After that day, Jarena went on to become the first woman licensed to preach in the A.M.E. church (a full 150 years before the ELCA, by the way) and to have a thirty year preaching career. She was also only the second African-American woman to have a book published—a book in which she chronicles how she "travelled two thousand three hundred and twenty-five miles, and preached one hundred and seventy-eight sermons.” God does work that way, it turns out.

Jarena Lee’s story highlights the way we so often get caught up in our judgments about how God can and does work in the world. It wasn’t too long ago that our denomination said: “Women can’t preachers! God doesn’t work that way!” And yet here I stand—along with Angela and Mary Carol and a host of other female Lutheran preachers who came before us. 

Women’s ordination is generally a non-issue for us today, but there are certainly others we get hung up on. 

Gay people can’t get married! God doesn’t work that way.

You can’t just welcome everybody to communion! God doesn’t work that way.

You can’t just feed people, because they’ll keep coming back! God doesn’t work that way. 

You can’t heal people on the Sabbath, Jesus! God doesn’t work that way.

You can’t send fishermen to cast out demons, Jesus! God doesn’t work that way. 

You can’t forgive everyone, all their sins, Jesus, and in such a dramatic and public way! God doesn’t work that way.

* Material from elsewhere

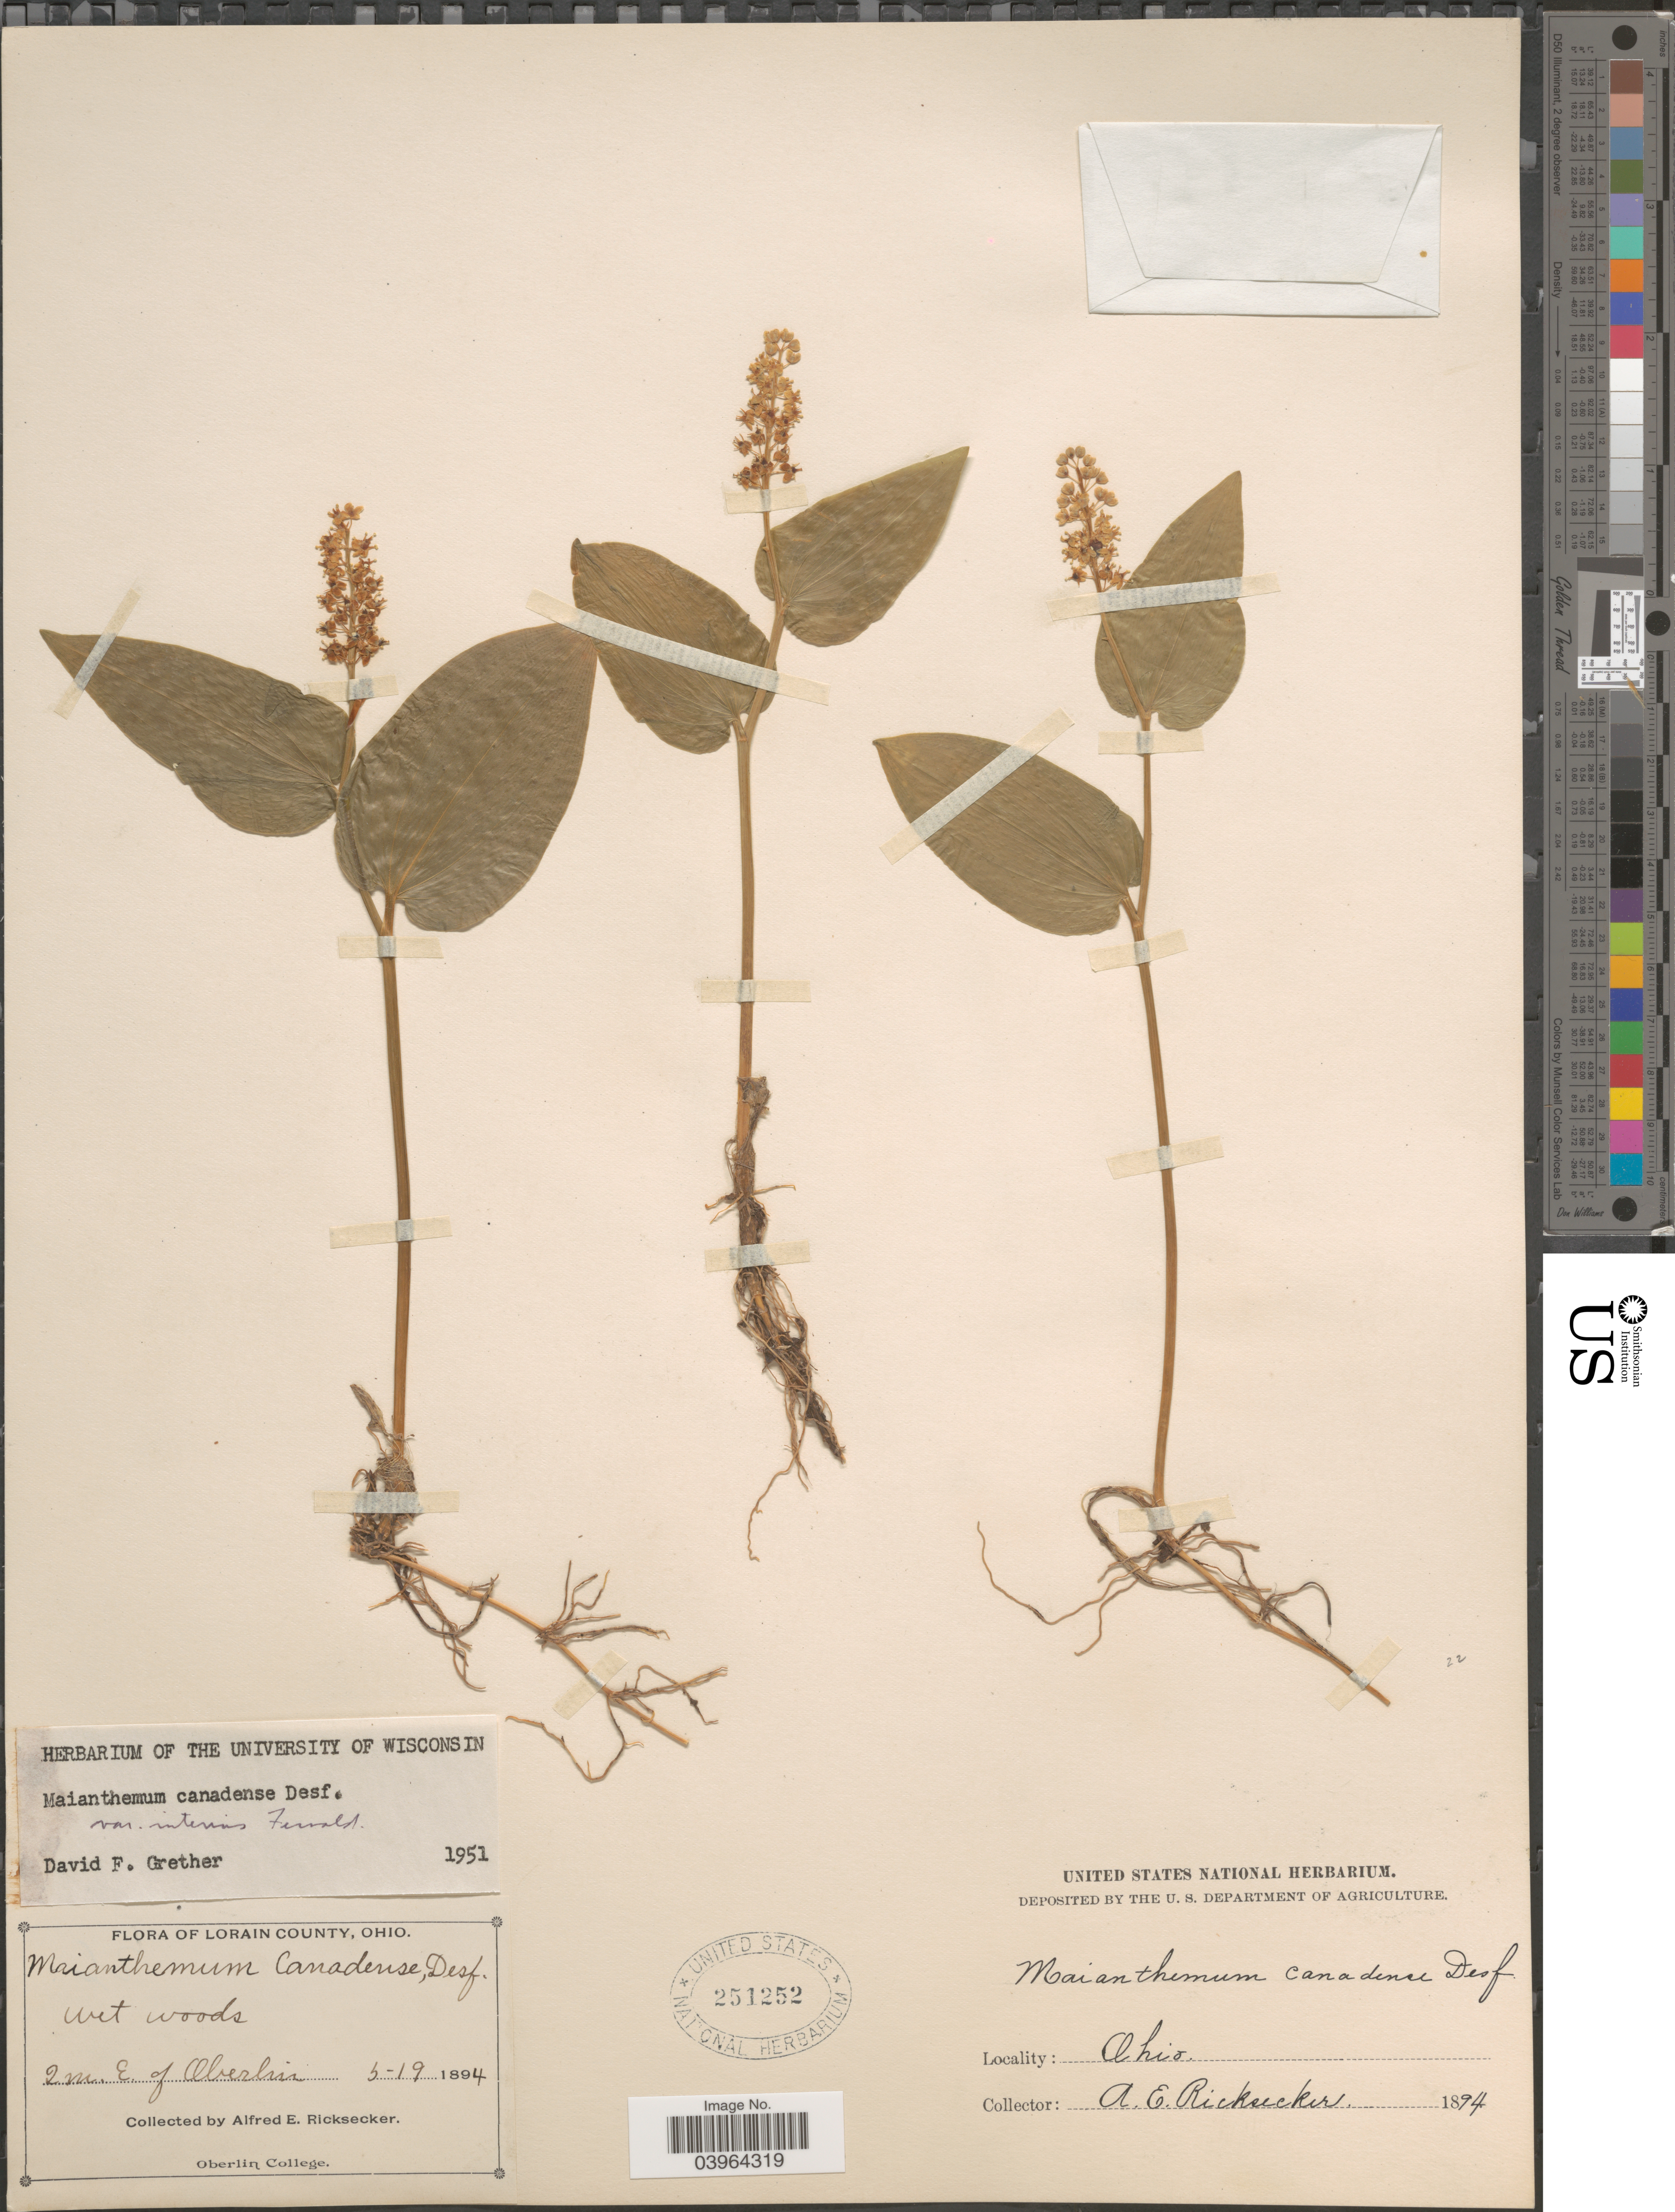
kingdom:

Most often, of course, when we say “God doesn’t work that way” what we really mean is “the church doesn’t work that way” or “our culture doesn’t work that way” or “our government doesn’t work that way”…or, if we’re honest: “I don’t feel comfortable when God works that way.”

This is what is happening in the scene from Mark chapter 3 which we heard this morning. Jesus was surrounded by the crowds, who were so eager to see him he couldn’t even find time to eat. He was healing people right and left, even on the Sabbath, and even when they were unclean. He was eating with tax collectors and sinners. He was silencing demons and teaching with authority. But others were uncomfortable with Jesus working like this. In fact, his family heard the rumors that he was out of his mind, and they showed up to haul him home. 

And the scribes—well, the scribes were like the pastor and other church authorities who told Jarena Lee “our discipline doesn’t call for woman preachers”. The scribes took one look at what Jesus was doing and said “God doesn’t work that way. This must be Beelzebul. He’s obviously possessed by a demon!” In other words: “You’re making us uncomfortable, Jesus.”

And Jesus’ response is one that should make us sit up and take notice.

There are many sins which we humans might consider to be unforgivable. And yet Jesus has said that the one thing God cannot forgive is blaspheming against the Holy Spirit—which, contrary to what I thought when growing up, has nothing to do with spouting four-letter words. Blaspheming against the Holy Spirit, as seen in this Gospel passage, is denying the work of God. Blaspheming against the Holy Spirit is what happens when we take a look at who Jesus is healing, who God is forgiving, who God is calling to preach the Gospel, or how the Spirit is moving in a place and among a people and say: “Nope. God doesn’t work that way. That must be Satan.”

Jesus directed these strong words to a people who thought they knew everything.  This was very bad news for the scribes and authority figures who thought they had the power to decide how God works and when. For there he was, standing before them: Jesus, son of a carpenter and Son of God; Jesus, healer of our souls; Jesus, friend of the friendless; Jesus, our brother; Jesus Christ, our Savior, come to set the captives free. 

And this Jesus, crucified and risen, reveals to us the Good News that God does indeed work this way:

God forgives beyond our deepest hopes.

God heals against anyone’s rules. 

God creates family where we least expect it. 

God saves us from our own judgments.

God seeks out the lost.

God makes a way out of no way.

God is still speaking—and still shattering our expectations.

Wherever we see healing, wholeness, forgiveness and reconciliation rising out of judgment, fear, and brokenness, we see Jesus Christ and the work of the Holy Spirit, and we can say without a doubt, “Yes, indeed God does work that way!”